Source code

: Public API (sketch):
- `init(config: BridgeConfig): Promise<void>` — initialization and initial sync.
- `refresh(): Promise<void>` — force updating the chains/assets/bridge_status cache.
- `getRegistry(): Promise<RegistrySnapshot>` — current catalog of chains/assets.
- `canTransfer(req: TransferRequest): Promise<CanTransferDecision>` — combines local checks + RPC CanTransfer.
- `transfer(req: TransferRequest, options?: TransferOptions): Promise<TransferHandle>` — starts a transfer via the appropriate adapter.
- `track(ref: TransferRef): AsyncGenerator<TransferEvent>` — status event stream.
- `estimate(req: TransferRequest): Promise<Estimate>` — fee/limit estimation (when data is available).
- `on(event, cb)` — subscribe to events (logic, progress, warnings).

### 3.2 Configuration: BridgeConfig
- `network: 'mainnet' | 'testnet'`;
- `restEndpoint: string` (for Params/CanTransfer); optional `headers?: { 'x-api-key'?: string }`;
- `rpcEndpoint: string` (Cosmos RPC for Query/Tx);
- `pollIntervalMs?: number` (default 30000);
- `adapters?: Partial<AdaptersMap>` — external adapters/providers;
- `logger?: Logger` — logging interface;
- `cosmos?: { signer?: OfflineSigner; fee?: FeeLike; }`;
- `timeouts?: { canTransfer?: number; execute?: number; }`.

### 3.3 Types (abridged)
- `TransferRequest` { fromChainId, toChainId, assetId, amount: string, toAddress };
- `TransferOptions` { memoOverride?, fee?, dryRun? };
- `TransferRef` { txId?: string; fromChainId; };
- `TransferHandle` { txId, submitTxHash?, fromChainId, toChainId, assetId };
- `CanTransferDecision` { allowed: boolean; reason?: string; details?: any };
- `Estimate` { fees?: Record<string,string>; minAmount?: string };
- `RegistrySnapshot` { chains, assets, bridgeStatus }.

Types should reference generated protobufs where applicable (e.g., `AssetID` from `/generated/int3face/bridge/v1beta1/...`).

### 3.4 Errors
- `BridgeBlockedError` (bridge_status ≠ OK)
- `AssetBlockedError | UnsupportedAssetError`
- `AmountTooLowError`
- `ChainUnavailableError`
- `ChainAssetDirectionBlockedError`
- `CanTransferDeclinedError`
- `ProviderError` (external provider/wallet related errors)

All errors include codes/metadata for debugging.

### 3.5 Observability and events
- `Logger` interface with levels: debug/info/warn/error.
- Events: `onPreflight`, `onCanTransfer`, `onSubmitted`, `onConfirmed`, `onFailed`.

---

- - - - -

• WHAT IS NEEDED:
Would you rewrite the records above, renaming "TransferRequest" to "BridgeTransferRequest" everywhere it occurs and leaving everything else as it is?

• TASK RESULT:
Source code

: Public API (sketch):
- `init(config: BridgeConfig): Promise<void>` — initialization and initial sync.
- `refresh(): Promise<void>` — force updating the chains/assets/bridge_status cache.
- `getRegistry(): Promise<RegistrySnapshot>` — current catalog of chains/assets.
- `canTransfer(req: BridgeTransferRequest): Promise<CanTransferDecision>` — combines local checks + RPC CanTransfer.
- `transfer(req: BridgeTransferRequest, options?: TransferOptions): Promise<TransferHandle>` — starts a transfer via the appropriate adapter.
- `track(ref: TransferRef): AsyncGenerator<TransferEvent>` — status event stream.
- `estimate(req: BridgeTransferRequest): Promise<Estimate>` — fee/limit estimation (when data is available).
- `on(event, cb)` — subscribe to events (logic, progress, warnings).

### 3.2 Configuration: BridgeConfig
- `network: 'mainnet' | 'testnet'`;
- `restEndpoint: string` (for Params/CanTransfer); optional `headers?: { 'x-api-key'?: string }`;
- `rpcEndpoint: string` (Cosmos RPC for Query/Tx);
- `pollIntervalMs?: number` (default 30000);
- `adapters?: Partial<AdaptersMap>` — external adapters/providers;
- `logger?: Logger` — logging interface;
- `cosmos?: { signer?: OfflineSigner; fee?: FeeLike; }`;
- `timeouts?: { canTransfer?: number; execute?: number; }`.

### 3.3 Types (abridged)
- `BridgeTransferRequest` { fromChainId, toChainId, assetId, amount: string, toAddress };
- `TransferOptions` { memoOverride?, fee?, dryRun? };
- `TransferRef` { txId?: string; fromChainId; };
- `TransferHandle` { txId, submitTxHash?, fromChainId, toChainId, assetId };
- `CanTransferDecision` { allowed: boolean; reason?: string; details?: any };
- `Estimate` { fees?: Record<string,string>; minAmount?: string };
- `RegistrySnapshot` { chains, assets, bridgeStatus }.

Types should reference generated protobufs where applicable (e.g., `AssetID` from `/generated/int3face/bridge/v1beta1/...`).

### 3.4 Errors
- `BridgeBlockedError` (bridge_status ≠ OK)
- `AssetBlockedError | UnsupportedAssetError`
- `AmountTooLowError`
- `ChainUnavailableError`
- `ChainAssetDirectionBlockedError`
- `CanTransferDeclinedError`
- `ProviderError` (external provider/wallet related errors)

All errors include codes/metadata for debugging.

### 3.5 Observability and events
- `Logger` interface with levels: debug/info/warn/error.
- Events: `onPreflight`, `onCanTransfer`, `onSubmitted`, `onConfirmed`, `onFailed`.

---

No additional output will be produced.